Nina knew nothing about the Tampa-based non-profit, founded and run by executive director Mary Ann Massolio to support children with cancer and their families. But she called and left a message. Massolio, who decades earlier had lost a child to cancer, called back immediately.
“She set up a meeting with me for the next day – I mean, it all happened so fast, I only wish I had known about her sooner,” Nina recalls. “I was trying to figure out how to make ends meet, not being able to send her to daycare for three years, and about to lose my job – it was just me.”
But all that changed thanks to 1Voice. Massolio wasted no time setting Nina up with various foundations to receive support and resources. She also ran a pre-school at 1Voice that Grace could attend safely with other children. And she even allowed Nina to stay and work remotely on her laptop from one of the back rooms, making it possible for her to attend to Grace at a moment’s notice.
“Mary Ann has been a blessing,” Nina says. “She’s been like a fairy godmother who connects you with everybody.” Including Quantum Leap Farm. In August, she suggested to Nina that she take Grace there so she could benefit from the calming, supervised rides on the farm’s therapy horses and work with the expert staff trained to help children and adults with cancer and other illnesses, as well as veterans suffering from PTSD and traumatic brain injuries.
“She was a little intimidated at first, but she’s gotten so confident,” Nina says. “When she comes off the horse with the staff member walking her, what you see in her face is like, ‘I just did this!’ It’s such an accomplishment. I had no idea how therapeutic riding these horses was. I thought, ‘Oh, it will be fun for her.’ But it is so much more than that – it’s made a difference in everything. Her social skills. She’s way calmer. She’s a completely different child afterward, because they go through so much when they’re not here.”
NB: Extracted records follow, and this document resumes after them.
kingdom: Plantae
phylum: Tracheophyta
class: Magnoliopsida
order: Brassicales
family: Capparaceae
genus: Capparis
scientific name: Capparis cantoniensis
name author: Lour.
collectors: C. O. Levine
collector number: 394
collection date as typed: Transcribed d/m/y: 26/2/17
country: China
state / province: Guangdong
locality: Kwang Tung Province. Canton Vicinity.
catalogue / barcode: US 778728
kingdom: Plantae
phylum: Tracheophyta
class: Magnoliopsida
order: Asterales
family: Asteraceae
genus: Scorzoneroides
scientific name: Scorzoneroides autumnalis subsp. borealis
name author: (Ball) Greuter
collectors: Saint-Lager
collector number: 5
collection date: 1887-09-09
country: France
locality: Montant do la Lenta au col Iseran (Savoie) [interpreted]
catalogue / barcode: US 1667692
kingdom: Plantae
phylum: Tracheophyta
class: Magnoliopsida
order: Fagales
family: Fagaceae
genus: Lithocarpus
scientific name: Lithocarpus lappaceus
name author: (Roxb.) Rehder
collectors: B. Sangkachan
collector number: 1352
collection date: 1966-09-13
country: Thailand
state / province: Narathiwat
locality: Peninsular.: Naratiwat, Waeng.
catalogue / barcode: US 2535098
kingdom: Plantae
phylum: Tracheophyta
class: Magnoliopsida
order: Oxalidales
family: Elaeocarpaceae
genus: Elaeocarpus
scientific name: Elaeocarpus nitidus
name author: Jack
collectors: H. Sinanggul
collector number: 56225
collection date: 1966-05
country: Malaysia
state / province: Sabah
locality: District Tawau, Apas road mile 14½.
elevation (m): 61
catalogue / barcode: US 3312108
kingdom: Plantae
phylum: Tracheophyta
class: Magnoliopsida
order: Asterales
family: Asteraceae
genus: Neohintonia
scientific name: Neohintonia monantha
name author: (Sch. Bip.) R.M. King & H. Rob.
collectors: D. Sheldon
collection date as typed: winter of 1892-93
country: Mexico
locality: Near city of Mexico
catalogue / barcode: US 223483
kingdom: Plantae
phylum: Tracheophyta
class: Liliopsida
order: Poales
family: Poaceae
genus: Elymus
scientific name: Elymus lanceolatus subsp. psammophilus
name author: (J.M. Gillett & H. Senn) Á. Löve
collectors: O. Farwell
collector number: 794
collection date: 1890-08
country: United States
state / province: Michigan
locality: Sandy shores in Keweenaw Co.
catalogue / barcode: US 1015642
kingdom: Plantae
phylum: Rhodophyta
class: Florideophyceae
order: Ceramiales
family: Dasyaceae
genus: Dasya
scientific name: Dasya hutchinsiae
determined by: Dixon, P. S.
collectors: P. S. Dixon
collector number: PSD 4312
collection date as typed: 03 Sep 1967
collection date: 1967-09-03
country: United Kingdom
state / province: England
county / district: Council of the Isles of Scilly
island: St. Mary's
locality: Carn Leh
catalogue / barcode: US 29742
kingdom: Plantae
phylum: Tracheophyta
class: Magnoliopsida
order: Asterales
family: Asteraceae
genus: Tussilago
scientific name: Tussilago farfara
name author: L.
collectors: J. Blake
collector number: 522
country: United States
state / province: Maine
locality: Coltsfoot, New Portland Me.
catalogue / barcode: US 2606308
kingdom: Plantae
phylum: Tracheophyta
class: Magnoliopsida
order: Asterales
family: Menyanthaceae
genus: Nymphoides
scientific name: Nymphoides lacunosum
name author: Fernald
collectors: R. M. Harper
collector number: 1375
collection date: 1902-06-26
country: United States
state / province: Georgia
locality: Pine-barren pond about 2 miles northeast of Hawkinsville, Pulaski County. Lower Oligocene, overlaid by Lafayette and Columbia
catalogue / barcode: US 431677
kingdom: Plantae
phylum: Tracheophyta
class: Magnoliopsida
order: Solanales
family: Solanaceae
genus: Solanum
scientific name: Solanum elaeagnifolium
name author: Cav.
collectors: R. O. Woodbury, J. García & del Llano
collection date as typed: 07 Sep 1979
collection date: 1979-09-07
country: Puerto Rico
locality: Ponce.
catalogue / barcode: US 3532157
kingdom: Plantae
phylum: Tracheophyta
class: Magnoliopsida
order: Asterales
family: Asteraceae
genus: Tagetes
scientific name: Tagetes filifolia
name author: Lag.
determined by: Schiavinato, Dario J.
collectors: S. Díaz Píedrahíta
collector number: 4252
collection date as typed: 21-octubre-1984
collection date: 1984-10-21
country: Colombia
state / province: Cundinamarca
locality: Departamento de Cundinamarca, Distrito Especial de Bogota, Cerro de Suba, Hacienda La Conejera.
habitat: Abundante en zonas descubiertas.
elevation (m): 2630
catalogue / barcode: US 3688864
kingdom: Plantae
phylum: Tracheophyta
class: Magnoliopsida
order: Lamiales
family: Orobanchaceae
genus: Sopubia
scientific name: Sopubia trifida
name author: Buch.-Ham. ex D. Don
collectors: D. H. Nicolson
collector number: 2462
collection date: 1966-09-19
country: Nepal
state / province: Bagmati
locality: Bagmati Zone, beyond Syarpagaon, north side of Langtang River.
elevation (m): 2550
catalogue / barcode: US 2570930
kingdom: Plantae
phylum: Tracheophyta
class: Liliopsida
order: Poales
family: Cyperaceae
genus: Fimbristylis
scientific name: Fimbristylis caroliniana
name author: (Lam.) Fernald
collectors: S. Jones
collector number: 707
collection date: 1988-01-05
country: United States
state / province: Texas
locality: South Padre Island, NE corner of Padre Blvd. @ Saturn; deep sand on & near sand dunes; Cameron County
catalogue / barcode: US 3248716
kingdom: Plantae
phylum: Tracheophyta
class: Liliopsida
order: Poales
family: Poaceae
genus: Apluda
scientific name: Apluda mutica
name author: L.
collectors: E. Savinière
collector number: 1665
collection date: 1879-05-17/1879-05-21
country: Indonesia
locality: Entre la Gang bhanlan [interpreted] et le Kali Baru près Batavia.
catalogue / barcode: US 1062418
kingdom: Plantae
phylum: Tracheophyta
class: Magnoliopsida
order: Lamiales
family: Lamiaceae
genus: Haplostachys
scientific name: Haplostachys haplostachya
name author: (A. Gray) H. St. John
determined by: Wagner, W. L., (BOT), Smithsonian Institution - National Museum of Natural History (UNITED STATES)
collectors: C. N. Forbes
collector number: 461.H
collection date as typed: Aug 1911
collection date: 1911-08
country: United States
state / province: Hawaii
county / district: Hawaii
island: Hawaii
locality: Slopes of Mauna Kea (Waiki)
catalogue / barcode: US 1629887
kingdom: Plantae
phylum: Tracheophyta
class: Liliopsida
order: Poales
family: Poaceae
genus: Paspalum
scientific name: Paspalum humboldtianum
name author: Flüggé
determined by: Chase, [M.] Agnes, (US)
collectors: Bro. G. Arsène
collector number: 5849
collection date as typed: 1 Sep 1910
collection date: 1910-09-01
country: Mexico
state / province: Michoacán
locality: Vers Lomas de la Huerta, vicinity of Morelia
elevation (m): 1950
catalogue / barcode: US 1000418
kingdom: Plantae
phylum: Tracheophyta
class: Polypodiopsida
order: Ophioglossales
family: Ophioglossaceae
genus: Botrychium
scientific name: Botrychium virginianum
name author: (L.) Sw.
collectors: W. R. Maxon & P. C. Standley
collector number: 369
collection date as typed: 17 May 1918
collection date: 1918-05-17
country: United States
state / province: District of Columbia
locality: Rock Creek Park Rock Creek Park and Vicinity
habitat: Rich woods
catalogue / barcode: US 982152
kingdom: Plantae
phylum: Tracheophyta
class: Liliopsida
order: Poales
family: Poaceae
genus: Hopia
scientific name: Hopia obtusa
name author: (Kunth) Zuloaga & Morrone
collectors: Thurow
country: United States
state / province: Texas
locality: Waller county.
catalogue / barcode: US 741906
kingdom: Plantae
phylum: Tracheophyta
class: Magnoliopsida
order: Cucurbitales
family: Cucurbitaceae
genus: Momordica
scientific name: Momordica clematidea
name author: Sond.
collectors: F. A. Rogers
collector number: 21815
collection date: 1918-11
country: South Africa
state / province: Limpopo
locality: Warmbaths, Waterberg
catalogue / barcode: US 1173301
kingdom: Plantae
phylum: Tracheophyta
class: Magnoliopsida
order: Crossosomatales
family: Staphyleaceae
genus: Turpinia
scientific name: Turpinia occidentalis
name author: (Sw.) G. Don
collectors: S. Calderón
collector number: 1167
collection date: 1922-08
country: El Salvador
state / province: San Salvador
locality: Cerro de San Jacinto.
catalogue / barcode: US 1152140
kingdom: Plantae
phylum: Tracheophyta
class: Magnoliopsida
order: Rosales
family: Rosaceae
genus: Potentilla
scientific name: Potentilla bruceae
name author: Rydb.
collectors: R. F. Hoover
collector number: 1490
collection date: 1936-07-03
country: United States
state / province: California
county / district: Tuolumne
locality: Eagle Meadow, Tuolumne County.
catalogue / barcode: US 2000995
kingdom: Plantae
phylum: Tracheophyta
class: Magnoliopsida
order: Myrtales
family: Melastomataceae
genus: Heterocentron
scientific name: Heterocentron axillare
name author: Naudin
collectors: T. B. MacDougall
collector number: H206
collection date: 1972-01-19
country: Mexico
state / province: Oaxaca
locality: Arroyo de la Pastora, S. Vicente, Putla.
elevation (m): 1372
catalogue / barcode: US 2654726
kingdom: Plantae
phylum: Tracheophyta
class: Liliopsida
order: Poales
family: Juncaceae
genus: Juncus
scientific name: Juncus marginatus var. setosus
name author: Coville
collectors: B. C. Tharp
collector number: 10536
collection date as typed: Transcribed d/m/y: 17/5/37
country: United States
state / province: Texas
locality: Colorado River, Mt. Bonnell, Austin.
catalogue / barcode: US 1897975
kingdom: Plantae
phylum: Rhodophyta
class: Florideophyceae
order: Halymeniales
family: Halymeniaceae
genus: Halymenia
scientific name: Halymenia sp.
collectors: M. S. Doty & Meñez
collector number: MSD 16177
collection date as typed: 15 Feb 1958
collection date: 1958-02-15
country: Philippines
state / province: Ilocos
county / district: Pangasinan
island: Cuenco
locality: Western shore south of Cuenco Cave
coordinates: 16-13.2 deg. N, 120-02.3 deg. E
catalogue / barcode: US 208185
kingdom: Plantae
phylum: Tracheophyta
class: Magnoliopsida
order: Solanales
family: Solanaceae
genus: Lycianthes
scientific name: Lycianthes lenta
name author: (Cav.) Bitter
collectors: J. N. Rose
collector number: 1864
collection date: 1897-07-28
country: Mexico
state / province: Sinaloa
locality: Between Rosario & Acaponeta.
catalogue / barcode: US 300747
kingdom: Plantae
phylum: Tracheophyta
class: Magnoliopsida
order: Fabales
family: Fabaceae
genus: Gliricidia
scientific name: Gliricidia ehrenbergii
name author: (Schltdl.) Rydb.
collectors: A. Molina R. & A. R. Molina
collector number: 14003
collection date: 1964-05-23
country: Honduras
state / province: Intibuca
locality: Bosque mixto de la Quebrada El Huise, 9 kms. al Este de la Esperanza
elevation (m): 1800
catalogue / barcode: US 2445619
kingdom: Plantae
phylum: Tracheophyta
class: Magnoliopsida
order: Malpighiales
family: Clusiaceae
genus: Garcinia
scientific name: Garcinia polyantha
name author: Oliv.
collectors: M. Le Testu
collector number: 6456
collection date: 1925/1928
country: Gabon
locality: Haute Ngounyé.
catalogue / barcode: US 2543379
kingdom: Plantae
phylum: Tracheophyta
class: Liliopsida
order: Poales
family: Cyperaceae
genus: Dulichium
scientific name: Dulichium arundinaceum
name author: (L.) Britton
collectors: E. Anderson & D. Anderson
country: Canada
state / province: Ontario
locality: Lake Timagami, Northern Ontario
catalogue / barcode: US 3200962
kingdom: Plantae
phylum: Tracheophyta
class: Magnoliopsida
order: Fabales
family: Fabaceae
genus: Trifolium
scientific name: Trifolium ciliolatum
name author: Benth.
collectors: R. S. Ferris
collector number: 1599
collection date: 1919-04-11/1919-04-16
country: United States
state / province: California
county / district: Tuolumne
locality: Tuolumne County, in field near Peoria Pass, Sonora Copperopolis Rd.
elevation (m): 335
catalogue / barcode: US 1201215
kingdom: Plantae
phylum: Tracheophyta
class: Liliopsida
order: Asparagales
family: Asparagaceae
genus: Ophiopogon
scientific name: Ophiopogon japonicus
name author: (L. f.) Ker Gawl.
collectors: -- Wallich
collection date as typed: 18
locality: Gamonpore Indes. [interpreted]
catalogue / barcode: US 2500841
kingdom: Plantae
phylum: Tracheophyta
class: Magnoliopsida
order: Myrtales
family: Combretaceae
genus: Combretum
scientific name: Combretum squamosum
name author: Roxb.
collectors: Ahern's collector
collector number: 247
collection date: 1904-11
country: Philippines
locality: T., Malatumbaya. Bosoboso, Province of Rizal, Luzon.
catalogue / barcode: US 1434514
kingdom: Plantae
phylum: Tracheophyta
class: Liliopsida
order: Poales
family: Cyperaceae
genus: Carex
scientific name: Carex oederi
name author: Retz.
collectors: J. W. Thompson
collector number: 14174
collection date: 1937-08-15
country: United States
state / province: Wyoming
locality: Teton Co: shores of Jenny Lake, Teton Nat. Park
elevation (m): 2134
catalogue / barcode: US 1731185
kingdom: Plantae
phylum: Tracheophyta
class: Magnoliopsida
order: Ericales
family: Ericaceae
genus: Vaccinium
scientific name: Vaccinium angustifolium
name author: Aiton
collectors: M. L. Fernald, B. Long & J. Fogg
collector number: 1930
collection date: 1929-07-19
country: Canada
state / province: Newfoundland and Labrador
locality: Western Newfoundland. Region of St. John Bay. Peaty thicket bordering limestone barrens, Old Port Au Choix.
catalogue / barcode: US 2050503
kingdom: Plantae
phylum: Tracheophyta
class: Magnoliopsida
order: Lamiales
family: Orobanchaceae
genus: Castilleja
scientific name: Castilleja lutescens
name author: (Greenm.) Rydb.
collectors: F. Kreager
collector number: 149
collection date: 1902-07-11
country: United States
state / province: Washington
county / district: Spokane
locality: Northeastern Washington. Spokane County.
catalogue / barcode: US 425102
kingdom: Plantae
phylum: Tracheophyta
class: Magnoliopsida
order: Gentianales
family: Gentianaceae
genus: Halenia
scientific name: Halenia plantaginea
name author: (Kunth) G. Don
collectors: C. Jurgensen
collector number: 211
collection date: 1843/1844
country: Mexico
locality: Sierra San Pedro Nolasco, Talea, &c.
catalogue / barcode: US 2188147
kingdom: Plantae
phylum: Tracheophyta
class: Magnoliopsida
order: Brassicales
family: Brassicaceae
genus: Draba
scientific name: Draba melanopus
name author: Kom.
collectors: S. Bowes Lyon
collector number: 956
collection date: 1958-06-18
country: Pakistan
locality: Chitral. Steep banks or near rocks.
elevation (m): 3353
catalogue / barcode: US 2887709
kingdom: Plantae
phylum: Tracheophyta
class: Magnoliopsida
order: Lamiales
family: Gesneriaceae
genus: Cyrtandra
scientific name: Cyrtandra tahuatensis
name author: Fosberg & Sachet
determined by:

In fact, one day earlier, several nurses had to hold Grace steady to access her port. “She screamed so much from the pain, fear, and everything involving the procedure that she had lost her voice that evening,” Nina recollects. “It's just an awful experience, and I feel so bad that she has to go through so much at such a young age.”
But on this morning, pink backpack and all, Grace settles in the saddle and soon feels Waffles’ soothing gait. And in that moment, she is free from worries and pain – just a little girl, on top of the world, at Quantum Leap Farm.